Moreover, the director wasn't really interested by his main character's studies. He left this point low-key. He rather put a lot of effort into Xavier's private life, of course, in his love affair with Anne Sophie but also and especially in his relations with his fellow tenants. It is a real friendship story that Klapisch shows us with its moments of happiness but also its arguments and its tensions. Through Xavier's adventure and at the end of his stay, he will have been initiated into life which will make him more mature. The message that the author wanted to transmit isn't difficult to guess. You naively believe that you live in an untidy and complicated world. You mustn't give up but intensively search to get what you want even if it is difficult.

Apart from this, we could also fear that with the topic, Cédric Klapisch wouldn't avoid a trap: the clichés. Let's be frank about it: they are included in the screenplay but the director does his best not to spread them too much in his movie. Then, the screenplay contains convenient and predictable moments: at the airport and before boarding we see Xavier shedding a tear after he left his family. But fortunately the shortcomings of the script stop here. Quite funny dialogs and cool young actors perfectly at ease in their roles make up the whole.

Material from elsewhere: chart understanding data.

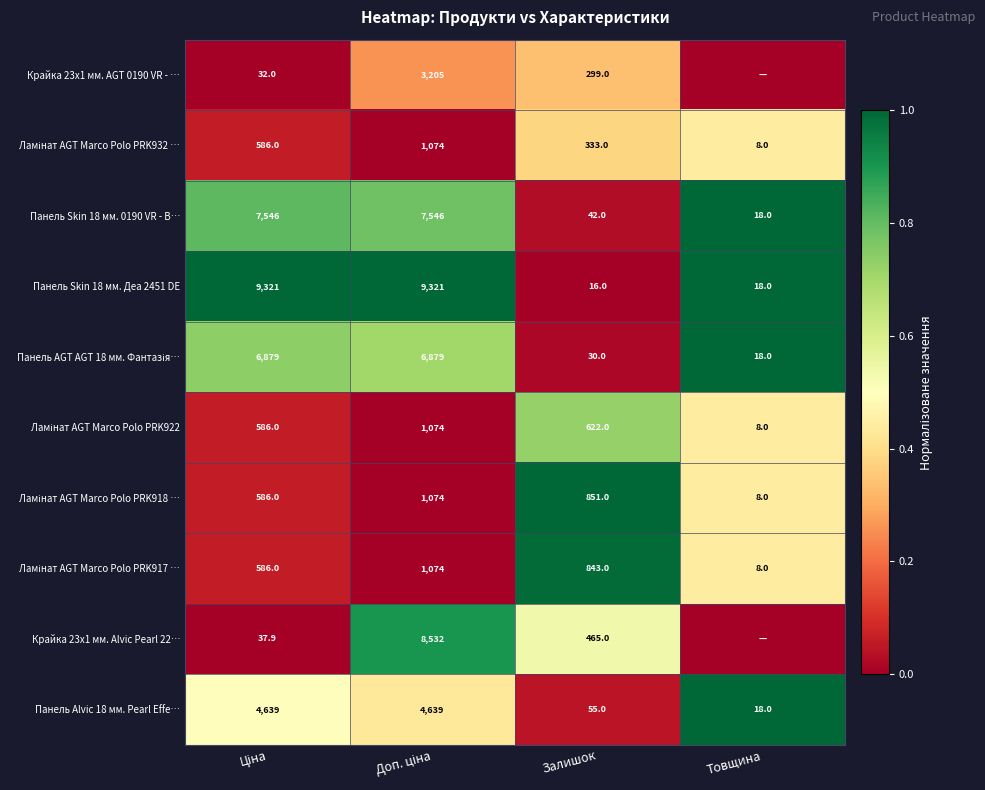

Between Залишок and Товщина, which is larger?

Залишок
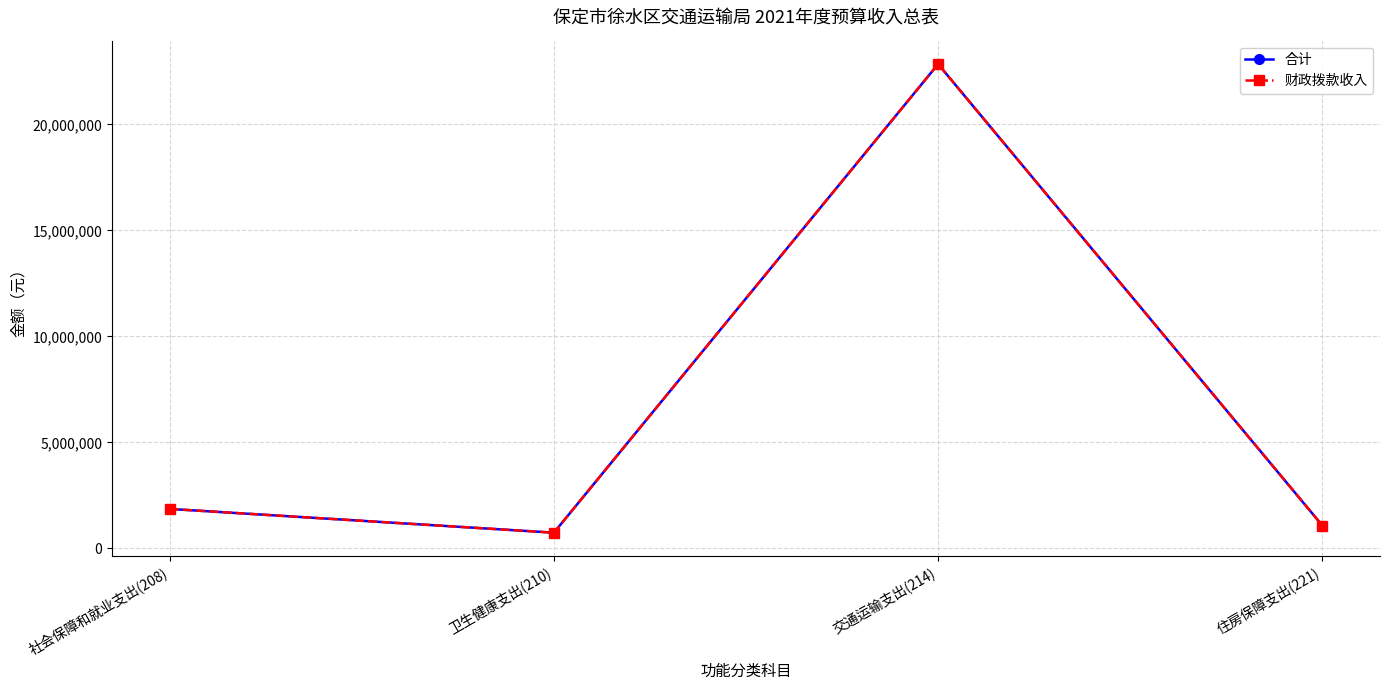

Does the chart have visible grid lines?

Yes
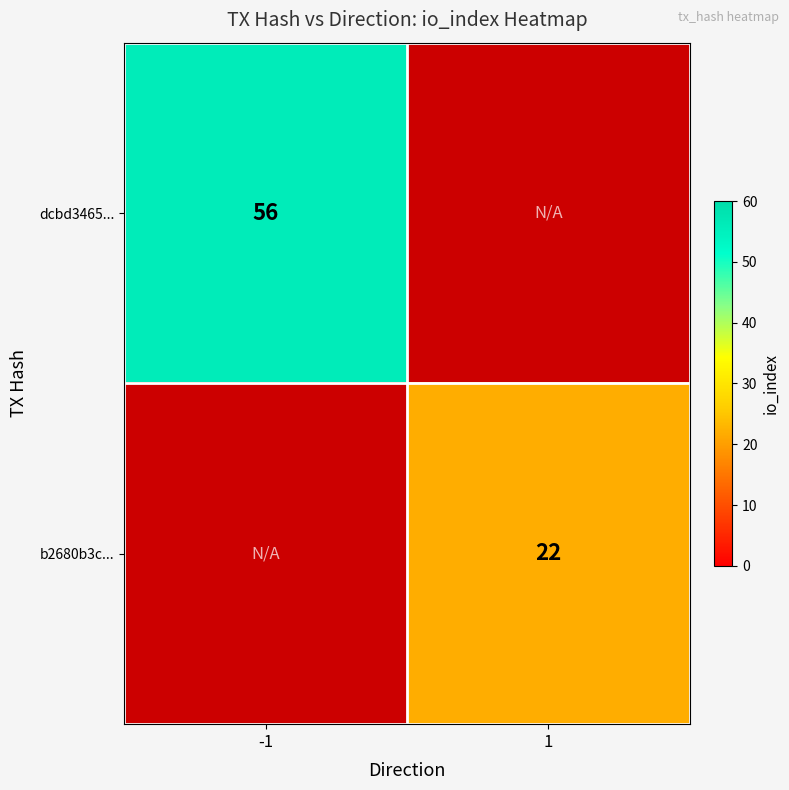

How many distinct data groups are displayed?

2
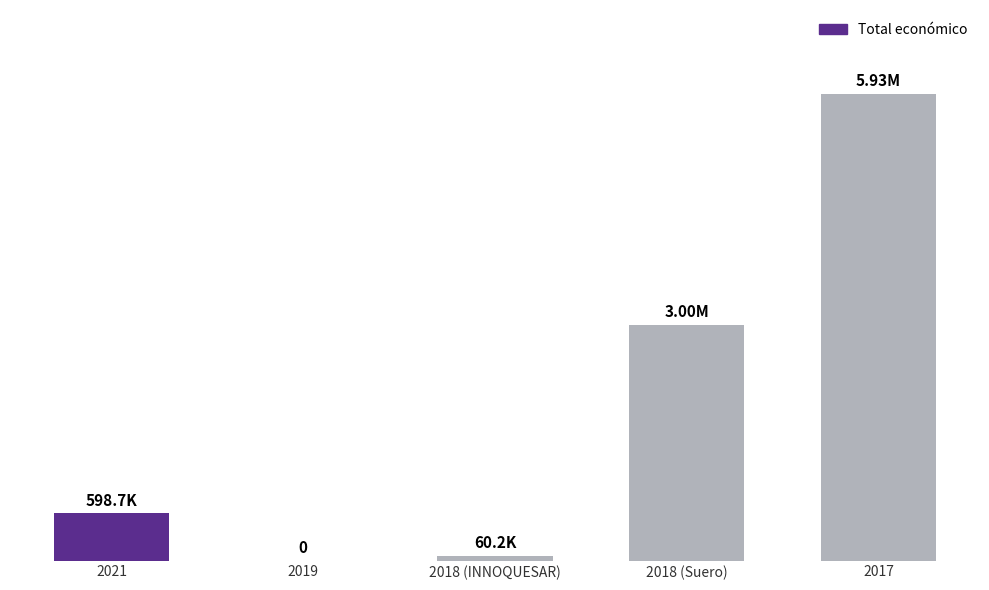

What position from the right is 2018 (Suero)?

2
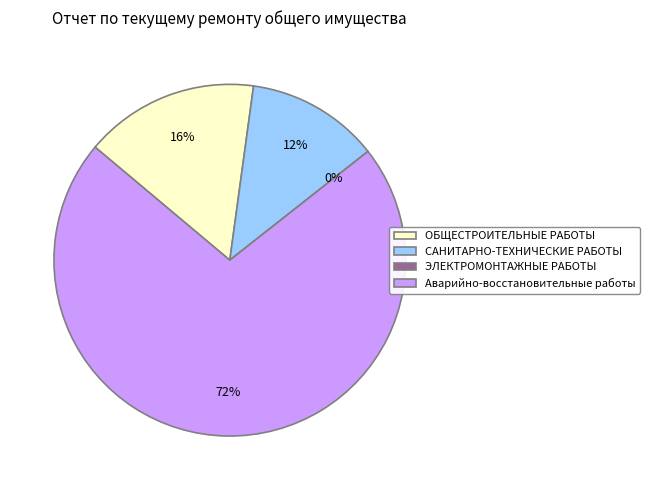

What is the change in value from ЭЛЕКТРОМОНТАЖНЫЕ РАБОТЫ to Аварийно-восстановительные работы?

+41.3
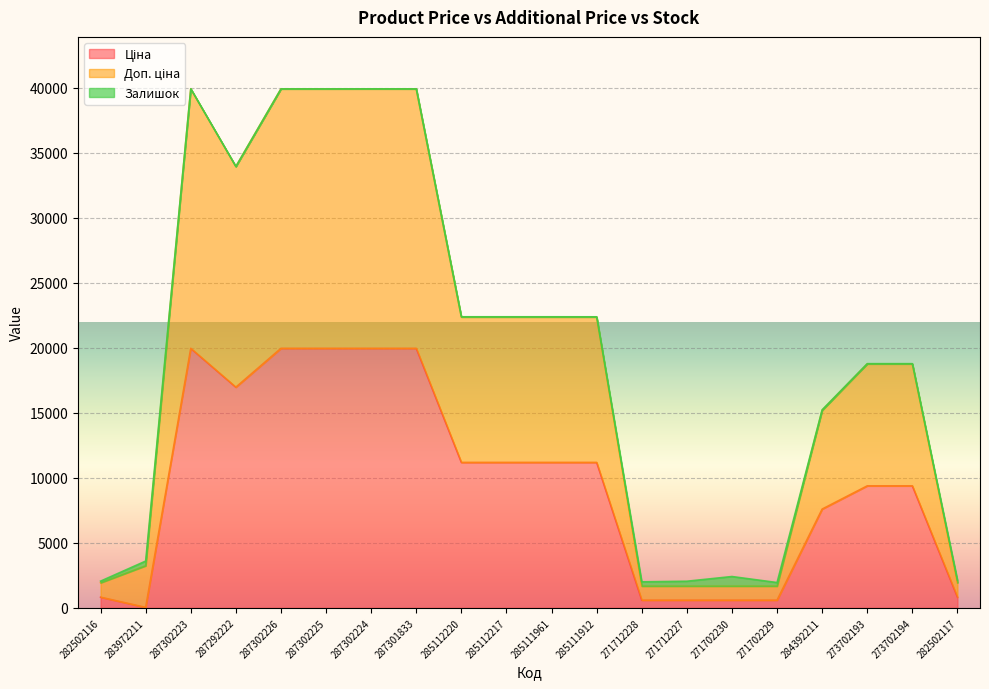

What is the label of the 18th point from the left?

273702193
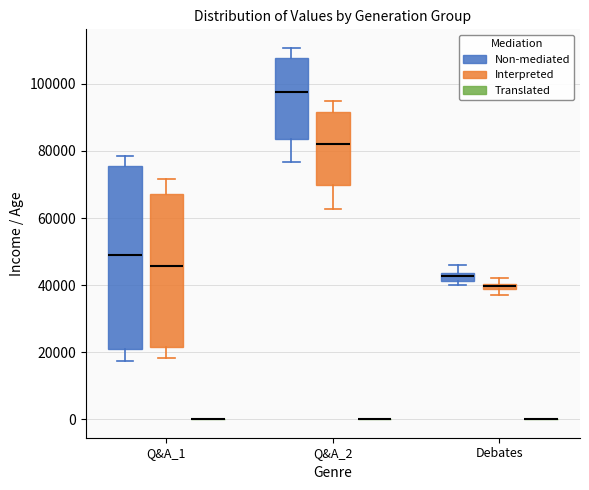

Where is the upper edge of the box for Debates (Interpreted) on the y-axis? The values are not printed on the chart, so give them approximately, as read against the axis.

40000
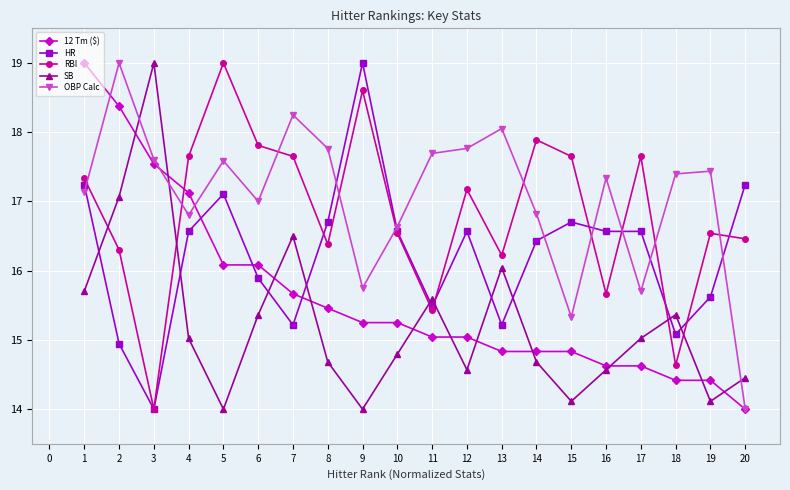

What is the spread (max minus min) of values at 20?

3.2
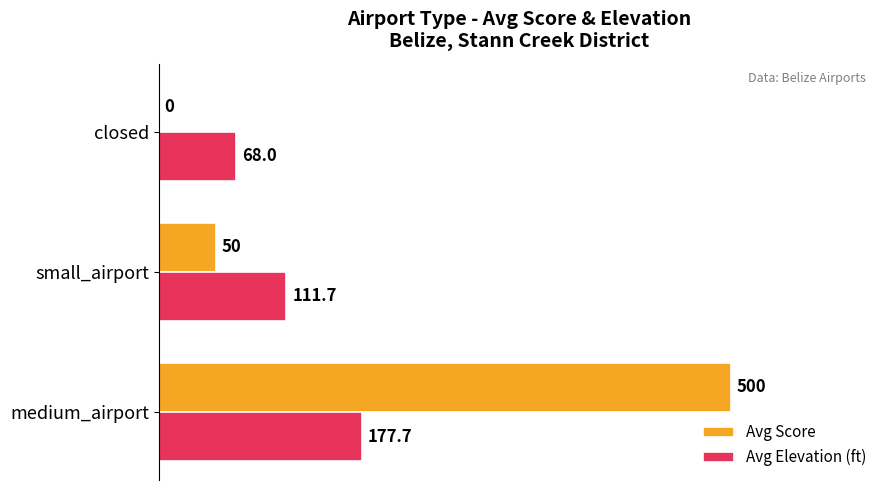

Which series has the largest total across all categories?

Avg Score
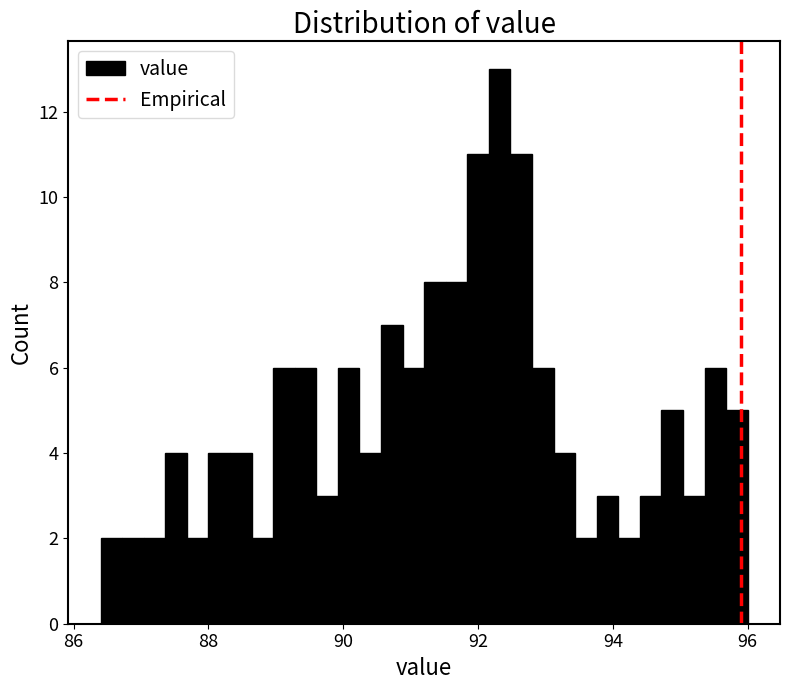

Around what value on the x-axis is the tallest bar? Give the approximate position of its centre, as read against the axis.

92.4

In spite of its weaknesses, "l'auberge espagnole" is to be taken for a success in the movie of young people. Besides, the whole atmosphere it brings out lets us think that this movie is directed primarily to a young audience. Ultimately, the end of the movie and its big success let us suggest that Klapisch succumbed to a fashion that goes right for American cinema: the elaboration of sequels. And indeed, the film-maker currently works on a sequel entitled "les poupées russes". Let's hope that it will be as good as "l'auberge espagnole".